Il sera sursis à statuer sur les autres demandes des parties dans l’attente du dépôt du rapport de l’expert.
PAR CES MOTIFS,
LE TRIBUNAL, statuant par jugement contradictoire et mis à disposition au greffe,
AVANT DIRE DROIT, ordonne une expertise et commet pour y procéder :
Le Dr [B] [F]
domicilié [Adresse 3]
Tél. 06 76 73 85 00
Adresse mail : [Courriel 13]
qui pourra se faire assister de tout spécialiste de son choix, avec pour mission de :
— consulter les pièces du dossier qui lui seront transmises directement par les parties et leurs médecins conseils ;
— procéder à l’examen sur pièces du dossier de M. [X] [K] ;
— lire les dires et observations des parties ;
— déterminer les lésions en lien avec l’accident déclaré le 2 décembre 2021 ;
— fixer la durée des arrêts de travail et des soins en relation directe avec ces lésions ;
— dire si l’accident a seulement révélé ou s’il a temporairement aggravé un état pathologique antérieur ou survenu postérieurement et totalement étranger aux lésions initiales et dans ce dernier cas, dire à partir de quelle date cet état est revenu au statu quo ante ou a recommencé à évoluer pour son propre compte ;
— dire, en tout état de cause, à partir de quelle date la prise en charge des lésions, prestations soins et arrêts au titre de la législation professionnelle n’est plus médicalement justifiée au regard de l’évolution du seul état consécutif à l’accident déclaré ;
— préciser à partir de quelle date cet état pathologique évoluant pour son propre compte est devenu la cause exclusive des arrêts et soins.

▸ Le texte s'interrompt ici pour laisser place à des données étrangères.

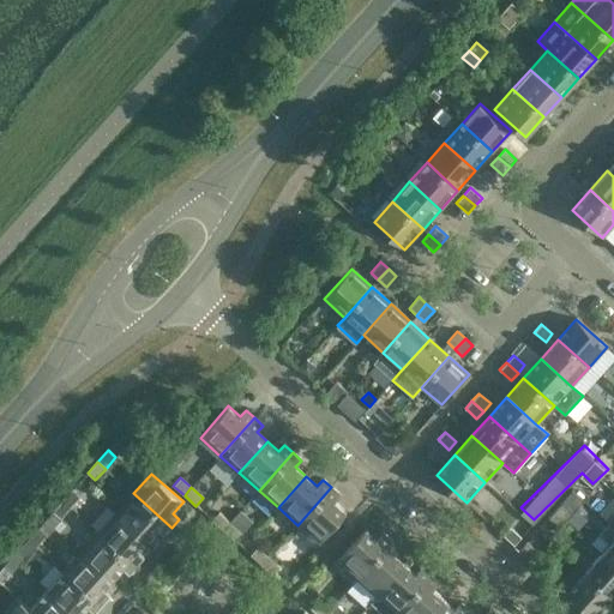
[(331,487),(298,525),(318,543),(345,512),(335,501),(339,495),(331,487)]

ORDONNE au service médical de la caisse d’adresser exclusivement par courriel ou par lettre simple ou suivie dans un délai maximum de 15 jours à compter de la notification de la présente, à l’expert et au médecin conseil de la société, le docteur [N] (Chez Mediverif [Adresse 1] – qui devra communiquer dans les plus brefs délais son adresse électronique) l’ensemble des éléments médicaux concernant M. [X] [K] (certificat médical initial, certificats de prolongation, certificat de nouvelle lésion éventuelle, décision de consolidation et de séquelles, rapport d’évaluation, avis rendus…) ;
ORDONNE également au médecin conseil de la société d’adresser à l’expert et au service médical de la [8] ([Courriel 6]) exclusivement par courriel ou par lettre simple ou suivie et dans le délai d'1 mois suivant celui imparti à la caisse, toute pièce ou avis qui lui semblerait utile ;
RAPPELLE qu’en vertu des dispositions de l’article 160 du code de procédure civile, les parties peuvent être convoquées par le technicien désigné par le juge afin d’accomplir la mission qui lui a été confiée ;
RAPPELLE qu’en vertu des dispositions de l’article 11 du code de procédure civile « les parties sont tenues d’apporter leurs concours aux mesures d’instruction, sauf au juge à tirer toute conséquence d’une abstention ou d’un refus » ;
FIXE à la somme de 400 euros le montant prévisionnel des honoraires de l’expert ;
RAPPELLE qu’en tout état de cause les frais résultant de cette expertise seront pris en charge par la [7] en application de l’article L142-11 du code de la sécurité sociale ;
DIT que l’expert devra adresser un rapport écrit au greffe du présent tribunal dans un délai de quatre mois à compter de la date à laquelle il aura été avisé de sa mission ;
DIT qu’il en adressera directement copie aux parties et au médecin conseil de la société ;
ORDONNE un sursis à statuer ;
DIT que le dossier sera rappelé à l’audience dès le dépôt des conclusions d’une des parties après rapport de l’expert désigné, sauf aux parties à accepter une procédure sans audience ou à la société requérante à se désister de son action ;
RÉSERVE les dépens et toutes autres demandes au fond.
Et le présent jugement est signé par Matthieu DANGLA, Vice-Président et par Fanny GABARD, Greffier.